Entiendo que, en estos tiempos y lugares, el primer deber de la literatura, yo diría el deber rector, es subvertir nuestra comodidad, ulular sobre nuestras pequeñas certezas, esas que nos hacen pensar ingenuamente, que tenemos mucho para perder.
Finalmente, la literatura, tiene que atentar contra la soledad del hombre. Pero no contra cualquier modo de la soledad. Contra la única soledad que no tiene remedio, y que nos pone de rodillas: el individualismo.
La vida de un individuo por celebrada, exitosa, y plena que sea o que parezca, jamás alcanza. El individualismo es fuente de enormes desdichas y pérdidas para cada uno, y para la especie. Aquellos que se instalan en su historia personal y desde allí pretenden combatir a la muerte (porque siempre se trata de eso), no tienen chance. Y no se trata de cuánto hayan logrado, porque nada es bastante. Cuando hay un libro editado, vamos por dos. Cuando logramos media vidriera, queremos vidriera entera, Cuando ganamos cinco premios, necesitamos el sexto. Y cuando todo parece estar completo, empezamos a pelear por la posteridad y sus eternas vidrieras.
Y es tan fácil, en cambio, cuando uno se continúa en los otros, cuando uno es parte. Que la única eternidad, la única "realización" posible es seguir en el hijo, en el hermano, en el alumno, en el amado...

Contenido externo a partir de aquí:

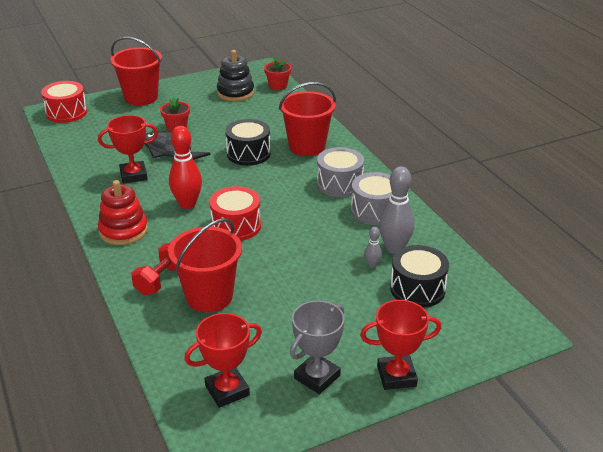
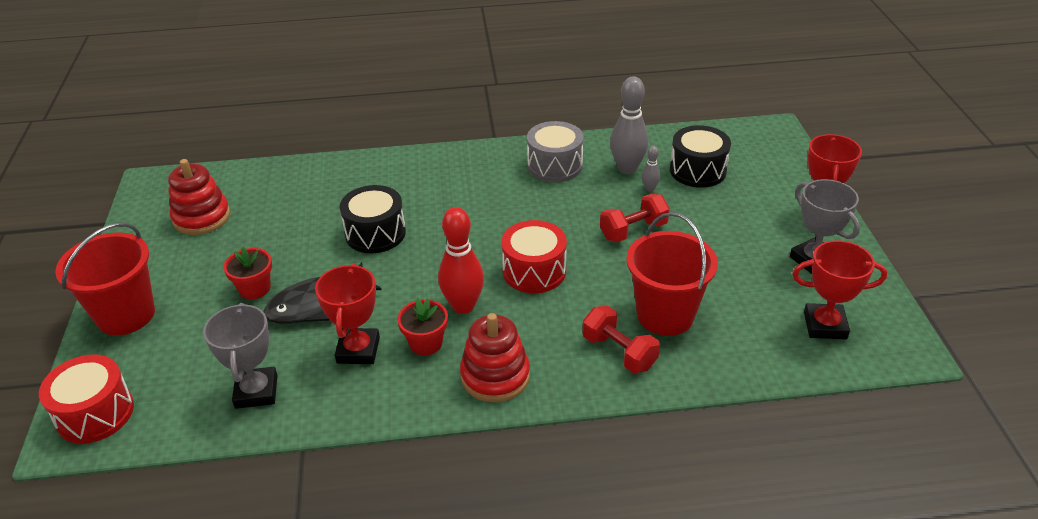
camera: 70 degrees left, 5 degrees up
red trophy [184,313,262,408] -> red trophy turned 75 degrees counterclockwise [792,240,887,339]
black stacking toy [217,50,254,101] -> red stacking toy [168,159,230,235]
red flower pot [264,58,292,90] -> red flower pot moved to [397,298,448,355]
red bucket [279,82,336,156] -> none
grey drum [317,147,364,197] -> none
none -> grey trophy [203,303,278,409]
none -> red dumbbell [600,194,670,242]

La literatura debe empeñarse en esta tarea. Desde la teoría, desde la práctica, desde la forma y desde el contenido, la literatura debe recordarnos nuestra condición colectiva. Porque en eso nos fortalecemos y nos hacemos capaces de todo.
En mi opinión, en tanto habitemos en un mundo donde conviven descaradamente la opulencia inimaginable y la indigencia inimaginable, la literatura tiene la obligación de ser revolucionaria.